To be fair, it’s not like MLS really had any choice whether to accept or reject this specific offer. MP & Silva’s bid was for the league’s worldwide media rights starting when MLS’s current rights deals expire in 2023 and for the next ten years after that. However, as MLS said in its response to MP & Silva and in a statement to ESPN FC, MLS’s current rights holders have “exclusive negotiating windows and renewal rights,” which (allegedly) means the league couldn’t assess or accept MP & Silva’s deal at this time even if they wanted to. On top of that, MLS does not traditionally sell its domestic media rights to third parties—though it does do so with its international rights. Quite the helpful set of coincidences.
Thus, the deal on offer is best seen as something of a stunt bid. Not that that makes it any less fascinating—this bid wasn’t a joke or anything. MP & Silva is a legitimate, renowned media-rights company, and already has history with MLS in this realm. From 2008-14, the company was MLS’s designated international rights dealer. Also, one of the group’s founding partners, Riccardo Silva, is one of the owners of NASL team Miami FC. All of this is to say that while the proposal might never have been all that realistic when offered, those behind the deal are known, serious figures in American soccer.
The terms on offer seem tantalizing. From Sports Business Daily’s article:
Promotion/relegation was the focus of a June 26 meeting at MLS’s New York office, when MP & Silva Group founding partner Riccardo Silva told a group of MLS executives and owners that he would pay $4 billion to pick up the league’s worldwide media rights — including the U.S. and Canada — for 10 years, an average of $400 million per year. That huge payout — nearly four times higher than the league takes in today for media rights — was contingent on MLS adopting a promotion/relegation system with MLS, NASL and USL. MP & Silva then would have turned around and sold those rights to TV companies in the U.S. and around the world.
Again, because MLS is apparently precluded from any negotiations on its rights deal at this time, we have to look at the motivations behind making the offer to find the interesting parts.
In one sense, this could be seen as a smart way for Silva to get Miami FC into the big leagues. Right now, MLS charges its new franchises about $150 million in expansion fees for the right to enter America’s top soccer league. By setting up promotion and relegation, Silva could not only circumvent that fee by opening up access to MLS through promotion, but also could in theory wind up making lots of money on the deal by selling the rights off to media broadcast companies for a profit. And once in the league, which presumably would no longer be salary capped in a promotion-relegation world, Miami FC could be free to spend as much as it wanted in an effort to build a true world power should ownership push for it, making the team even more alluring then than it would be if it were to gain entry into the current version of MLS.

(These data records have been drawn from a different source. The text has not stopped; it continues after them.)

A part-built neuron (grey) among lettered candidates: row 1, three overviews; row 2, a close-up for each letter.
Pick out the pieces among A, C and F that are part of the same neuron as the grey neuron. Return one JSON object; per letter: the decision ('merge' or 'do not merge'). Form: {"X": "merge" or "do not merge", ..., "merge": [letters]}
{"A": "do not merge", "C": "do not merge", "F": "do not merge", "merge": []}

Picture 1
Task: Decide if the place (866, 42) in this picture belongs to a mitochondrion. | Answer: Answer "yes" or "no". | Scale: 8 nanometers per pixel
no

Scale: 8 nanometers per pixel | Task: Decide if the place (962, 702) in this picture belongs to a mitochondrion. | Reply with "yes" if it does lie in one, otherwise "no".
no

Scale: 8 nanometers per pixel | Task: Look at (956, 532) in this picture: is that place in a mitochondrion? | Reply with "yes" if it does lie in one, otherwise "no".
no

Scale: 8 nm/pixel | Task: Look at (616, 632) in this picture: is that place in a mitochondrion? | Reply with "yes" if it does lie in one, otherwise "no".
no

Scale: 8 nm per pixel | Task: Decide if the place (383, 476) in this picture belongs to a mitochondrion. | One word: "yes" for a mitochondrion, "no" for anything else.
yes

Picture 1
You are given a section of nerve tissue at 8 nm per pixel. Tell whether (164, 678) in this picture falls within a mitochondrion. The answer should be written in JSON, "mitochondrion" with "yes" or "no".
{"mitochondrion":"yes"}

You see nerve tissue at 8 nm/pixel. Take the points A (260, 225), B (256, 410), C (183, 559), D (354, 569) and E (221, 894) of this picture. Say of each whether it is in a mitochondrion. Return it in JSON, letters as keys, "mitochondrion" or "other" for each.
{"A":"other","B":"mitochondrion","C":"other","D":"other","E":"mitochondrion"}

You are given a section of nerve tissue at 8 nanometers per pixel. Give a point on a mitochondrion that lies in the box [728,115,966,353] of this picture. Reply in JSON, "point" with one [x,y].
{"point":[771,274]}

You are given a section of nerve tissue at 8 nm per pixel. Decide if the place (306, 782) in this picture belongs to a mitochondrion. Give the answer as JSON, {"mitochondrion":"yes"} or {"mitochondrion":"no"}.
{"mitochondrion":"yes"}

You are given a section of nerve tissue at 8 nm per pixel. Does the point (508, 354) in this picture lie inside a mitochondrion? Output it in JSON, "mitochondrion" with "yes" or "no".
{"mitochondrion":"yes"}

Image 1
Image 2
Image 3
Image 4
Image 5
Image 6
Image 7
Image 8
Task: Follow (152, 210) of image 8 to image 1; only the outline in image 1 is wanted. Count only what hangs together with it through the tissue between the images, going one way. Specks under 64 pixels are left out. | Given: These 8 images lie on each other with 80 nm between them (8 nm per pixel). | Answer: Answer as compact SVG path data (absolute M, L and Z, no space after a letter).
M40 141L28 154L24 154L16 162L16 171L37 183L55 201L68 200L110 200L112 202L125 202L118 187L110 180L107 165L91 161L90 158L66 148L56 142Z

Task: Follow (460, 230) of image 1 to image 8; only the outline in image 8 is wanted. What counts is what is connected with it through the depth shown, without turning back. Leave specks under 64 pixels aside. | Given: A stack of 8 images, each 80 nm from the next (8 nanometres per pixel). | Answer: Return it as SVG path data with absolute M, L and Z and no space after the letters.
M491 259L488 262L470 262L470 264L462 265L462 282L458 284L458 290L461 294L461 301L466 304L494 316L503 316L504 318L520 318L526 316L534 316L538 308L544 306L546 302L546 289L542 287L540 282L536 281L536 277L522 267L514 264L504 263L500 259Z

While it’s difficult to imagine the sports rights bubble continuing to expand by the time 2023 rolls around and MLS has to renegotiate its contracts, because the league has such high growth potential, MP & Silva would be betting that increased fandom and interest in the U.S. and beyond in the league would make the $4 billion over 10 years more than worth it. And, as Silva sees it, promotion and relegation would greatly accelerate this growth process:
In the letter [to MLS commissioner Don Garber and team owners], Silva cited the viewpoint that promotion/relegation tends to drive fan interest among teams in the bottom of the standings, as they fight to keep from getting relegated.
“I believe that MLS would be the major beneficiaries of an open, meritocratic system because it would stimulate greater fan interest, excitement, quality and engagement in the domestic game,” Silva wrote. “As a result, greater commercial revenues would flow not just to MLS and MLS club owners but also to all tiers of the U.S. soccer pyramid.”
For those of us who can see the myriad ways soccer in America would benefit from promotion and relegation, this proposal is an intriguing look on how it might one day come about. If MLS has intentionally set up its protectionist closed system in service of the greed of its owners, maybe the best way to get the league to do what’s best for the sport would be to appeal to that same sense of avarice by buying away the owners’ objections to promotion and relegation. After all, the best hope for getting promotion and relegation is for someone to convince either MLS or U.S. Soccer that razing the current system in favor of the one everyone else uses really is in the best interests of American soccer, from both the financial and sporting perspectives. This MP & Silva strategy appears to be a promising attempt at doing just that. Maybe by 2023 MLS will have seen the light too and might be willing to finally turn MLS into a real soccer league.